Legislators in Raleigh knew exactly what they were doing in passing this law. Judge Richard Posner, the highly respected Seventh Circuit appellate judge whose opinion formed the basis for the Supreme Court’s upholding of the first photo ID law, has since denounced these sorts of laws as suppressive. As he found in a recent decision on Wisconsin’s photo ID law (an issue still being litigated), “voter impersonation fraud is virtually nonexistent,” such laws make it harder for people of color to vote, and fraud allegations purportedly necessitating the laws are “downright goofy, if not paranoid.” That’s an about-face that comes from seeing the aims and effects of such laws.

Even political admit to it. Todd Allbaugh, former chief of staff to Wisconsin State Sen. Dale Schultz (R), said Republican senators in the state were “giddy“ over the prospect of photo ID laws reducing turnout among Democratic voting groups. Indeed, U.S. Rep. Grothman (R-WI) proved the point when saying, in response to the Republican party’s chances in the upcoming election, that photo ID laws will “make a little bit of a difference.” These signs of “official discrimination,” whether in North Carolina or other parts of the country, show that voter suppression laws – including photo ID requirements – are aimed at keeping certain groups away from the polls.

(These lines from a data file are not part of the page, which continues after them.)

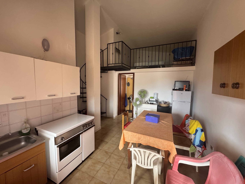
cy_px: 92
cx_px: 122
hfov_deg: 102.1
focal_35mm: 14
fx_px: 99
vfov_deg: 85.7
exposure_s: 1/99
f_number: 2.2
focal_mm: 2.22
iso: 320
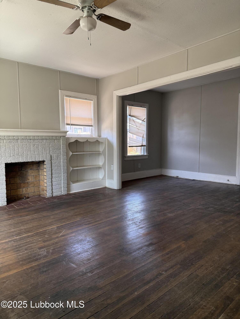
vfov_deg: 71.6
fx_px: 222
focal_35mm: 24
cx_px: 120
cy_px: 160
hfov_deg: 56.8
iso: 200
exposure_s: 1/168
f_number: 1.78
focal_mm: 6.76
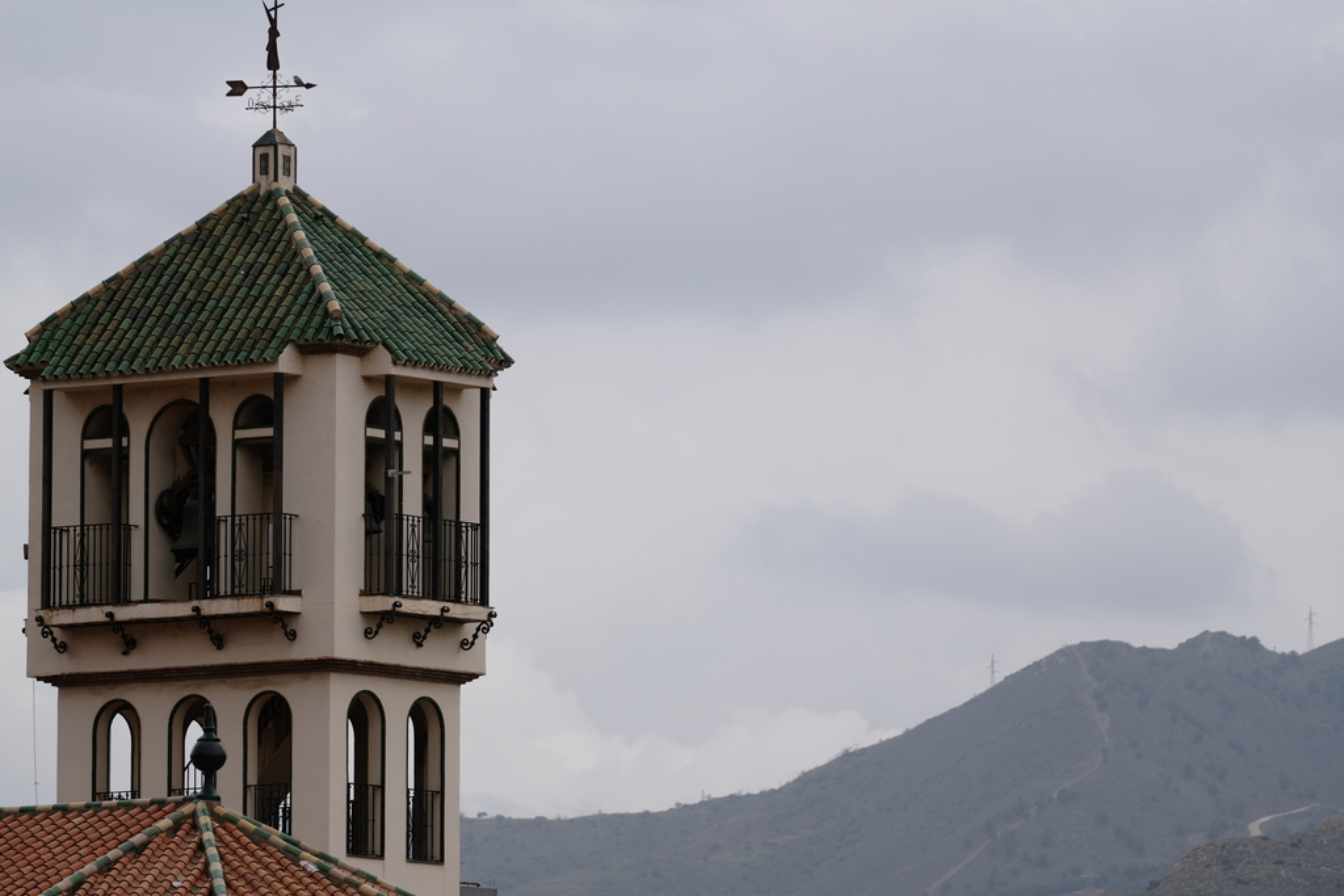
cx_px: 672
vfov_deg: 4.3
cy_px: 448
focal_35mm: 318
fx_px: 11873
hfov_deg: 6.5
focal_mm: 211.8
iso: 160
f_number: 5.6
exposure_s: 1/480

Through 2006, the Voting Rights Act was reauthorized four times — always by overwhelmingly bipartisan votes — because the law worked. It stopped bad state laws from being passed or implemented, prevented discriminatory practices from taking hold, and moved the country, slowly but surely, toward equality. And some states welcomed it! It held them accountable and provided bright lines on what to do; it ensured elections systems that worked for all eligible voters.

We can’t undo Shelby – and can’t undo the thousands of rights lost over the past couple years – but we can move forward with a fix. The Voting Rights Advancement Act would restore many of the former law’s protections; but in response to the Supreme Court’s call for a more modern, flexible approach, the law would take into account jurisdictions’ present and future needs. If passed, it could block the kinds of laws North Carolina passed after Shelby, and ensure that all eligible voters retain full access to their constitutional right to vote.

Call on your members of Congress to pass the Voting Rights Advancement Act! For decades, our representatives crossed the partisan aisle to pass important voting rights legislation because it was the right thing to do. It was the American thing to do. They can restore our faith in democracy – and in a government truly representative of all the people – by making this move now.